«Мне не надо, чтобы про меня снимали документальное кино. Дневники и все, что когда-то писала, хочу сжечь, уничтожить. И пепел мой развейте, раздуйте и на помойку меня выбросьте, отдайте в зоопарк на съедение зверям. Хочу, чтобы от меня остались только фильмы – и все».
«Рассказывать, как снимается кино, — это глупо. Это как вы бы стали рассказывать мне, что такое любовь».
«Получать награды – смешанное чувство: как будто ребенка позвали на елку и дают подарочки. Знаете, как говорят: хорошо, когда хвалят, плохо, когда ругают, но хуже всего, когда долго хвалят или долго ругают».
«Человеческая жизнь – страшная. В ней есть много всего хорошего, и она может по-разному сложиться, но она страшная. Ты многого не знаешь заранее: не знаешь себя, не знаешь, что ошибаешься, не знаешь цену своих поступков. Ты постфактум что-то понимаешь про свои предыдущие виновности. Спрашиваешь: а чего я тогда об этом не подумал? А ты и не мог подумать. У тебя не было для этого мозгов или чувств. Не может щенок понимать то, что понимает взрослое животное».
«Когда говорят, что я не люблю людей, мне это непонятно. Я не кошка или Господь Бог, чтобы любить людей вообще. Чтобы так их любить, надо быть либо сверху, либо снизу, а я – рядом».
«Я ненавижу войну. Я вообще не понимаю, как это можно – в XXI веке убивать друг друга. Это должно быть запрещено, как людоедство. Хотя людоедство я еще как-то могу понять, потому что голодные люди едят как животные. Но война – это омерзительная вещь. Ни ради какой территории, даже если ты назовешь эту территорию родиной, мы не имеем права убивать друг друга».
«Искусство ограждает от хаоса, даже показывая хаос».
«Кино – это радость!
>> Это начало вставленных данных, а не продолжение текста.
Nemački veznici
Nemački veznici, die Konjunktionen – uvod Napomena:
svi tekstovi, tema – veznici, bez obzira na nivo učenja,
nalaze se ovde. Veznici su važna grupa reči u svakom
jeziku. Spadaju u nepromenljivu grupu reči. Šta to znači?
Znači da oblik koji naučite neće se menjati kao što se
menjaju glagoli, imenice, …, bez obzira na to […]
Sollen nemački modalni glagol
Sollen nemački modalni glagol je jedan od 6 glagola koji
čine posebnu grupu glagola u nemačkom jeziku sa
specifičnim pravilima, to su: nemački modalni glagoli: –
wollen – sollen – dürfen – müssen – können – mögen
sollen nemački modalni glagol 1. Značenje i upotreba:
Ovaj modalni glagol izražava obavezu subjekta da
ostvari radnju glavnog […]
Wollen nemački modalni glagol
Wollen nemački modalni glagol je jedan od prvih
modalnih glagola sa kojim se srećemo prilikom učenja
Никаких других настоящих радостей для меня нет».
«Острый сюжет стал меня интересовать с тех пор, как я, если говорить высокопарно, разуверилась в возможности прогресса».
«Талантливому человеку могу очень многое простить из того, что никогда не прощу бездарному».
«У меня всегда фильм растет, как дерево. Есть глобальный замысел, а по ходу дела на нем появляются веточки, и так он ветвится до самого конца».
«Съемки – это, с одной стороны, состояние ужаса (а вдруг, сорвется!). С другой – состояние восторга, когда идут замечательные репетиции, актеры попадают точно, куда нужно. Наверно, это можно назвать состоянием влюбленности».
«Чем лучше книга, тем меньше мне по ней хочется что-то снять. Она этого просто не требует. Мне нужно наоборот, чтобы там были какие-то изъяны, незаконченность, чтобы я это доделала, изменила».
«Понимаете, я не верю в прогресс. Есть такие вещи в обществе, которые никогда не изменятся, и искусство в этом не поможет. Взять Германию, в который был Бетховен, Гегель, а потом раз! – концлагеря. Искусству свойственно лакировать действительность. Самое мрачное, самое садистическое искусство все равно менее садистское и мрачное, чем сама реальность и жизнь».
«Я тешу себя надеждой, что буду нравиться немногим, но всегда».